Nectar, fruits, juices and certain foods; insects and spiders in some cases.
What you can do: To prevent accidental stings, when working in a garden be aware of numerous wasps flying into and away from a single point or to a hole in the side of the house. This will usually indicate where a colony might be located. Be careful when using lawn mowers or other powered lawn equipment, as loud, vibrating noises disturb yellow jackets and may send them into an attacking frenzy. Stay away from nests once you know where they are.
Yellow jackets are considered beneficial insects because their food consists mostly of pest insects and spiders. However, if their nest is located close to occupied buildings, recreational areas, or within structures, then control is warranted. During the day, a careful inspection by a Peoria Pest Eliminators service technician will reveal where the nest entrance is for each colony to be controlled. If it is a ground nest, then the entrance hole will be treated with an appropriately labeled pesticide dust. If the nest is located in a wall void, then the void will be treated via the entrance hole or a temporary injection port. Ideally the wall void nest area should be opened up and cleaned out to prevent future secondary pest problems and decay odor and stains.
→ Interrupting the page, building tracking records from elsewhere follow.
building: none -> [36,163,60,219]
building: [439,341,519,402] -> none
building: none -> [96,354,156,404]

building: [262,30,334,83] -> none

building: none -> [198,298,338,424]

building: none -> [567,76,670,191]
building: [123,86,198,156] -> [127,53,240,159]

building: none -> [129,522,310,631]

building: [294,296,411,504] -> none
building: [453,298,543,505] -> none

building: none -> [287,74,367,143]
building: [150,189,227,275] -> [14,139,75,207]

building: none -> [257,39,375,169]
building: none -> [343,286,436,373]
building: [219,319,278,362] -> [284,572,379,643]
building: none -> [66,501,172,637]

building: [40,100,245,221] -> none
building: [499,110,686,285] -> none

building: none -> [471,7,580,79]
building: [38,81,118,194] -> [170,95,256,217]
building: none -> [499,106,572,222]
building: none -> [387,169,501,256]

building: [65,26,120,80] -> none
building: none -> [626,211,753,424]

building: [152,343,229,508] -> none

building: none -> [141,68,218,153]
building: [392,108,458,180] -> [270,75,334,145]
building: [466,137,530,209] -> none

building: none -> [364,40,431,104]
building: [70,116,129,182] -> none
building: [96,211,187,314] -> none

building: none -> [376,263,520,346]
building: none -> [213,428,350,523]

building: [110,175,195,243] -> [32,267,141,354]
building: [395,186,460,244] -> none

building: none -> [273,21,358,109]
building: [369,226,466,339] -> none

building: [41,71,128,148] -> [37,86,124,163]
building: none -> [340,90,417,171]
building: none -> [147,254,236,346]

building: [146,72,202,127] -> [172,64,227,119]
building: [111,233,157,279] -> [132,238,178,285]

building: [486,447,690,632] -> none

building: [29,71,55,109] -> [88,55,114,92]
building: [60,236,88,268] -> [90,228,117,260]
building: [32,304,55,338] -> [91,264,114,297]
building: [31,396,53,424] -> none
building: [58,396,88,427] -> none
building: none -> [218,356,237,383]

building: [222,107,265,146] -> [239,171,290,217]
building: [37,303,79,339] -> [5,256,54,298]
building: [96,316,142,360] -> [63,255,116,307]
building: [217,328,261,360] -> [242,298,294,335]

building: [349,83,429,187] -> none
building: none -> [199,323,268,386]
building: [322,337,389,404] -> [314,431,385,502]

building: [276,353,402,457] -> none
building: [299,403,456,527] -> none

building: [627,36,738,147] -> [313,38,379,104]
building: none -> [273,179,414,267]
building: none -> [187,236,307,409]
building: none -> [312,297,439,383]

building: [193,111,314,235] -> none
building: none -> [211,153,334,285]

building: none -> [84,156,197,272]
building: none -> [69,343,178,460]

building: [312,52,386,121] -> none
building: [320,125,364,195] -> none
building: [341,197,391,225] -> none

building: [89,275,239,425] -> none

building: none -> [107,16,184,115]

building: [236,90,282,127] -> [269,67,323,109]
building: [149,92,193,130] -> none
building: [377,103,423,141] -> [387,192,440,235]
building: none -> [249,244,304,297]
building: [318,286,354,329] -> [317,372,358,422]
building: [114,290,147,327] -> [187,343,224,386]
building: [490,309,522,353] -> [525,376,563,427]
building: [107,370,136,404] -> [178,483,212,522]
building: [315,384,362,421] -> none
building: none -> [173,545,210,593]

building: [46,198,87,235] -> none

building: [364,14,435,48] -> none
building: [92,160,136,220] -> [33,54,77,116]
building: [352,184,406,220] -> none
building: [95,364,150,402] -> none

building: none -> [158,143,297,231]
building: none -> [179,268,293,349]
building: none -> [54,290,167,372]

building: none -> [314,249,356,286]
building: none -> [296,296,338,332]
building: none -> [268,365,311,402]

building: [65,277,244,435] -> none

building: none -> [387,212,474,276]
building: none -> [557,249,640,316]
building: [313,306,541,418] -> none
People and pets should be kept away from yellowjacket nest entry points. Entry holes should not be closed off until the colony has been destroyed and no further activity is noticed. Only gaps through which yellowjackets gain entry to indoor living spaces should be sealed immediately, as they are discovered. If yellowjackets chew through a wall or ceiling from the nesting cavity and become a health threat to the occupants, that room or area of the residence should be evacuated and isolated pending the arrival of a Peoria Pest Eliminators service technician, who will remedy the situation. Because of the danger in treating these nests, only a professional should attempt to do so.